Saturday, August 14, 2010

Worth 1,000 Words

I thought I had come across a truly terrific deal. A web site called "Scan My Photo" was having a fantastic promo option. They would scan 1000 photos for free; all you had to do was organize them a certain way before sending them, and pay a $20 shipping fee to get them back. $20 seemed cheap for scanning the photos, and postage would be extra, so I was more than happy to hear that was the whole cost.

(For those interested, the offer goes through August 28 and you can read about here)

I was thrilled because it was the perfect solution to what to do with all those photos that came out of the scrapbooks that Polly and Spencer tore up earlier this year. All of my grammar and high school photos are now in a big pile in a box, awaiting some sort of action. Scanning them would mean I could throw the originals away and still keep the photos.

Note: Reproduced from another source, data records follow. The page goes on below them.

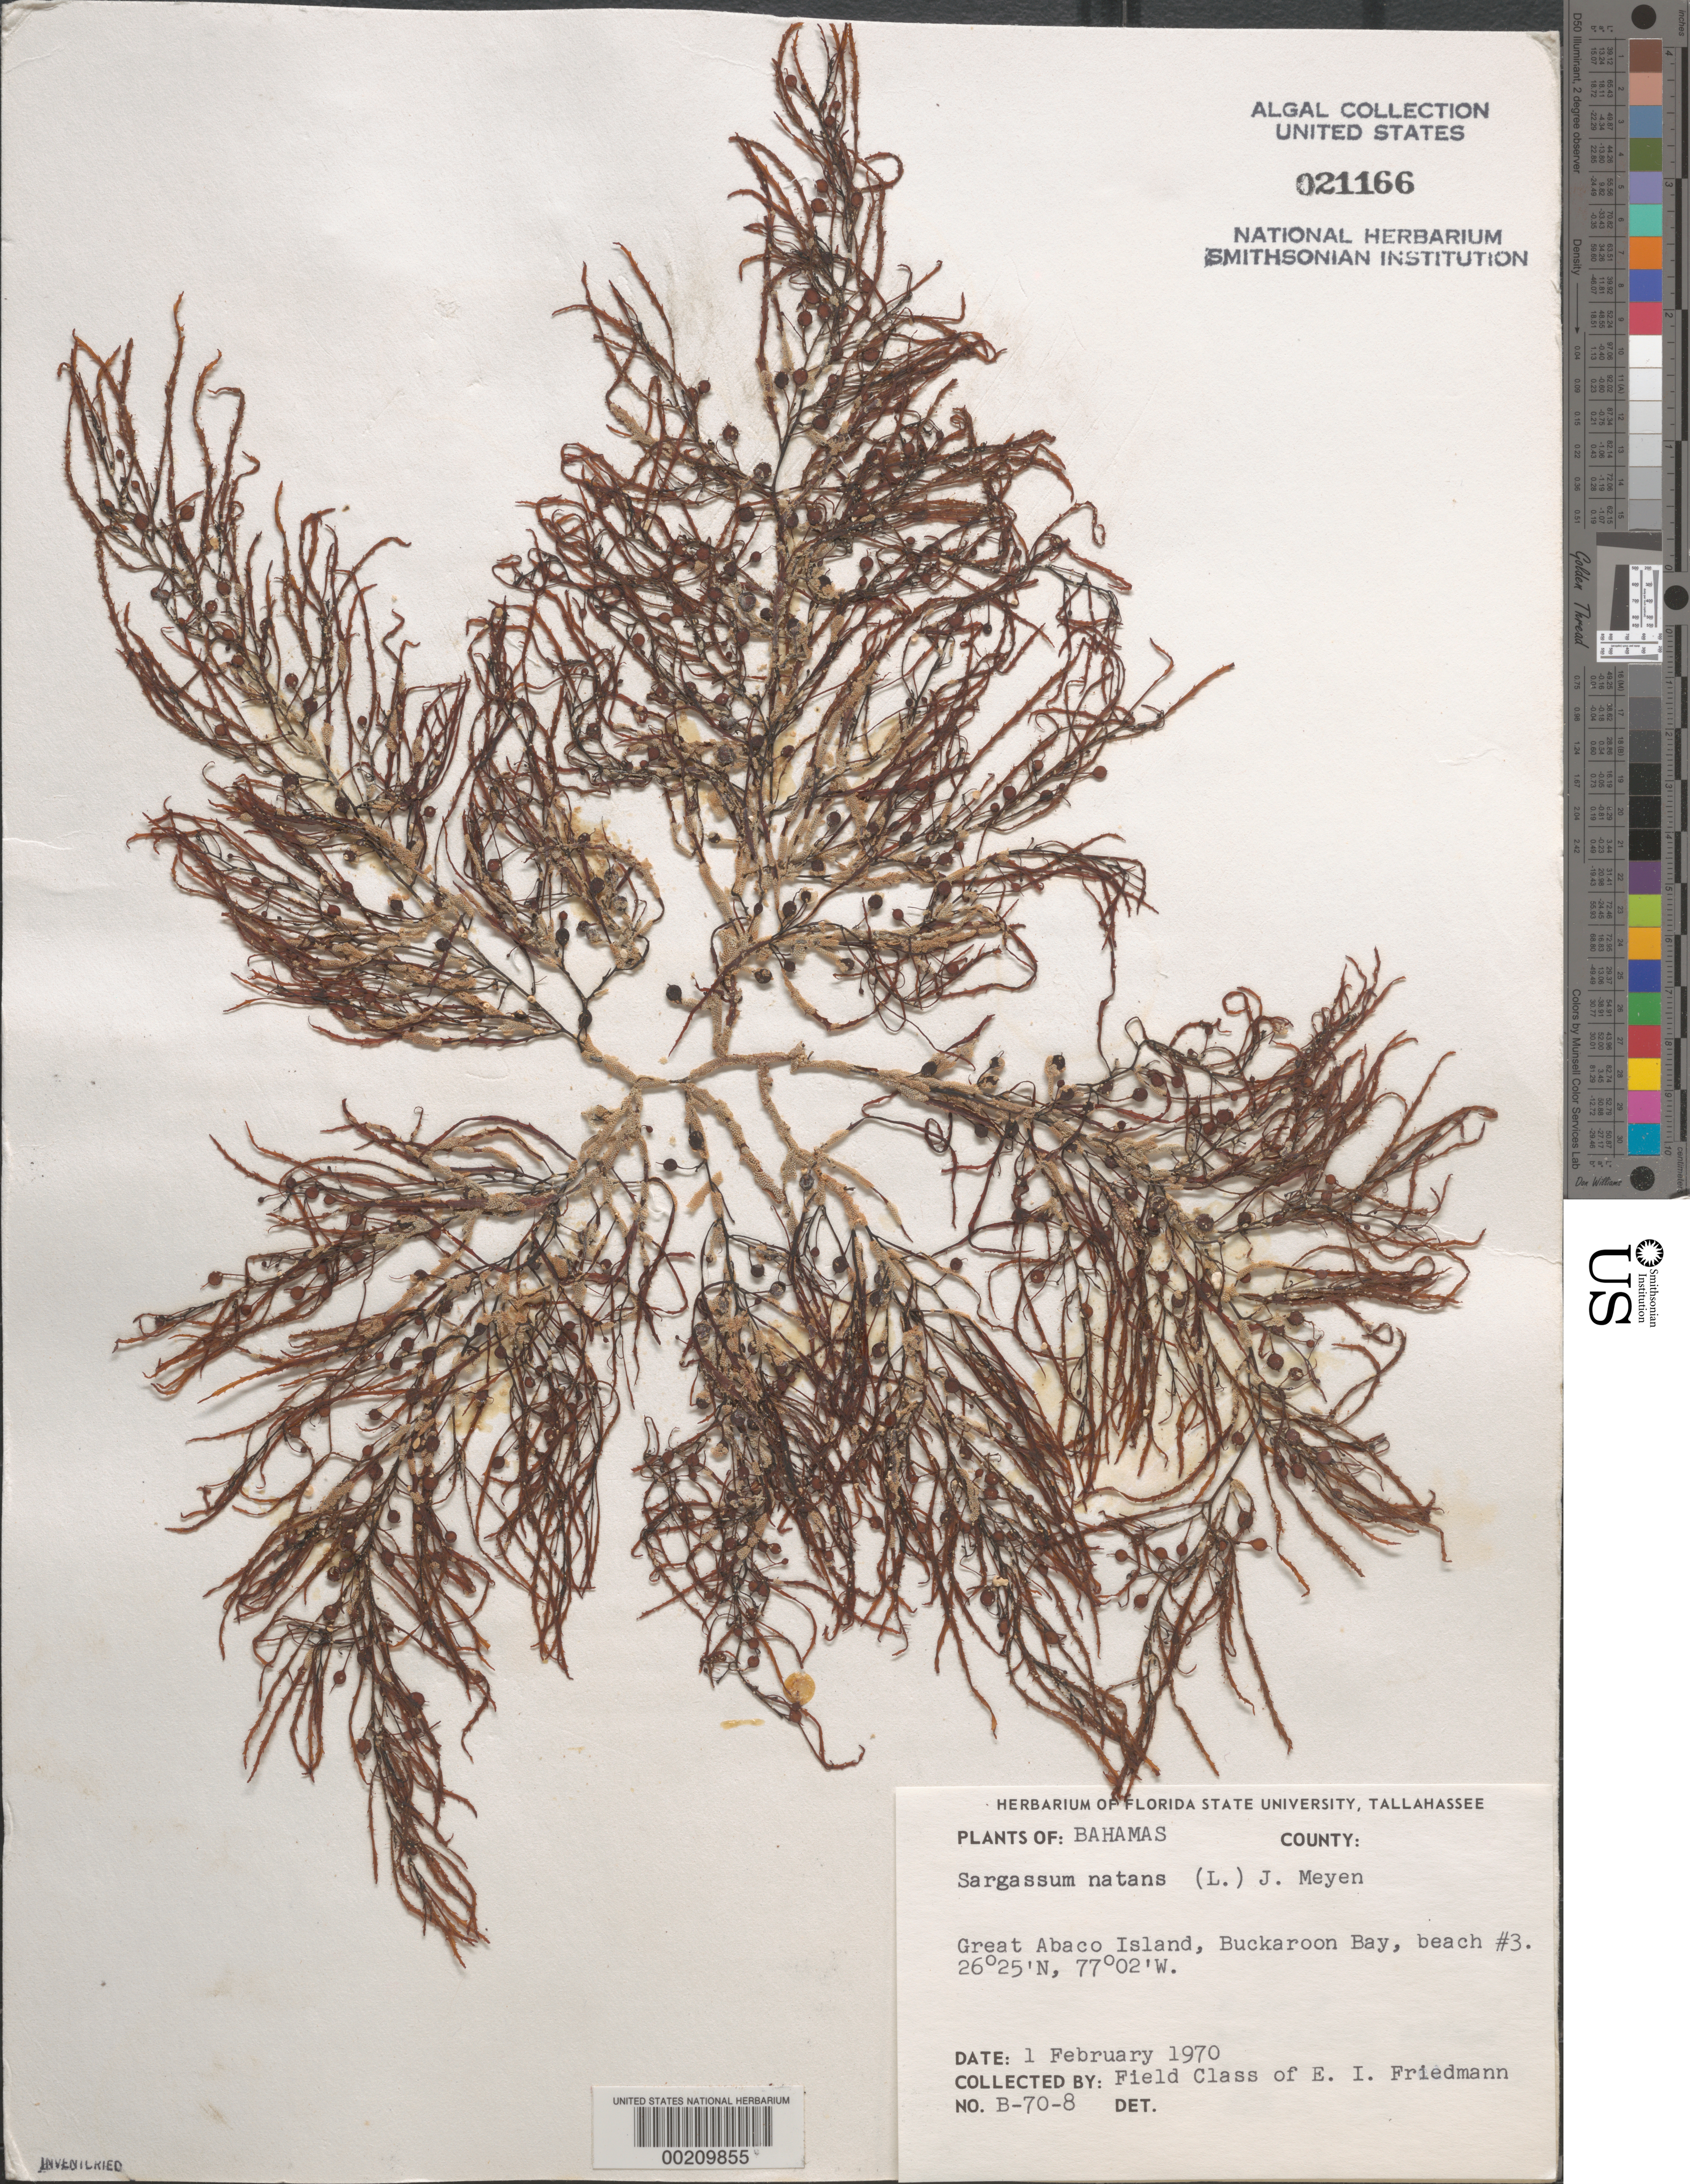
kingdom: Chromista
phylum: Ochrophyta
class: Phaeophyceae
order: Fucales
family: Sargassaceae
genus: Sargassum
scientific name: Sargassum natans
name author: (L.) Gaillon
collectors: E. Friedmann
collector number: B-70-8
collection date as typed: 01 Feb 1970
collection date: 1970-02-01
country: Bahamas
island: Great Abaco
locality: Buckaroon Bay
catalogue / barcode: US 21166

But when I got ready to start organizing them to send to "Scan My Photo" and read the instructions, I see that the minimal size was 4x6 inches, and since I only had a Brownie box camera, my pictures are 3x3 inches. Owell. It was a nice idea.

Despite not being able to pack the photos up to be scanned, I did start going through them a bit, inspired by Jim's recent journal entries using some of his family's old photos, like this entry about fishing with his dad, with the cute pictures of Jim.

The first picture I picked up was this one

Madelyn.jpg  (43017 bytes)

Her name then was Madelyn Powers and this must have been taken in 1956 or 57, our first year in high school. I don't know where it was taken. It can't have been at our school, since we certainly didn't have swings in our play area. We were grown up, after all.

Madelyn was my best friend for most of my four years in high school. In my last year, we formed more of a group. Madelyn was moving away from involvement with us and Joyce, Ann and Marge kind of moved into that place. But Madelyn was my first best high school friend.

She lived far enough away from me that I either needed a ride or to take the bus. The bus stopped a block from her house, so I usually did that. She also lived right around the corner from a movie theatre, which was convenient.

But there were two things, for me, that were cool about Madelyn's house. Her mother kept house like...well, like I do now. Casual is a polite way to put it. It was not the pristine "don't get anything out of place" house that my mother had. Madelyn could go for weeks without cleaning her room. We slept in a double bed together, on the floor. I don't think the sheets had been washed in months.

Her mother didn't much care what we did, so when I wanted to read a "bad" book ("Peyton Place"), which I knew my mother would never let me read, I went to Madelyn's to read it. Just sat in the house every day after school until I finished it, disappointed that it wasn't the "dirty book" I expected it to be.

The other cool thing was that her mother cooked sausage for breakfast. My mother was strictly a bacon mom and I loved the sausage, so I tried to arrange sleepovers at Madelyn's whenever I could.

[It's interesting thinking back on things that my best grammar school friend, Gayle, had a TV and we didn't, so I was forever wheedling an invitation to stay for dinner so I could watch TV; and now I was wheedling an invitation to spend the night at Madelyn's so I could have sausage for breakfast. Their mothers must have hated me! Mostly, I think I just wanted a break from my father's temper.]

My memories of Madelyn, this many years later, are spotty. I remember that I got my very first scar at her house, helping her carry a box from the back yard into the house. I dropped one end of it and a nail that was sticking out cut a gash in my wrist. It has faded to a tiny scar that I can barely find now.

I also remember when her brother got very sick. So sick he had to stay in bed. I don't remember what it was but it was kind of like a "good" kind of polio, that affected his ability to walk, but wasn't nearly as serious as polio. I think he spent some time in the hospital too.

I also remember that her grandmother lived in one of those mansions down on the Marina in San Francisco. It faced the yacht harbor, was about 3 or 4 stories tall and you could ride up and down in an elevator. She also had a real live maid. I never knew someone with a maid before. But the sad thing was that the grandmother had breast cancer and I remember seeing her once without her top and looking at one breast which looked like a sock with a tennis ball in it.

Madelyn married right out of high school to the brother of another of our classmates. But once she married we never heard from her again. Ever. We had rumors that she had given birth to something like 8 children. Every so often I'd try to find her, but always hit a dead end. It wasn't until the recent high school reunion when we learned that she died seven years ago, apparently living with one of her daughters in Tennessee. I still don't know what kind of life she had or why she cut off all ties with the rest of us.

But this photo, which I've now scanned myself, brings back lots of memories of those days, of Madelyn, and of the school, and of a really special time in my life. Many people hated their high school years, but I absolutely loved them.

1 comment:

jon said...

I enjoy hearing about the 50's and 60's.
It is sometimes bittersweet. Polio!!!!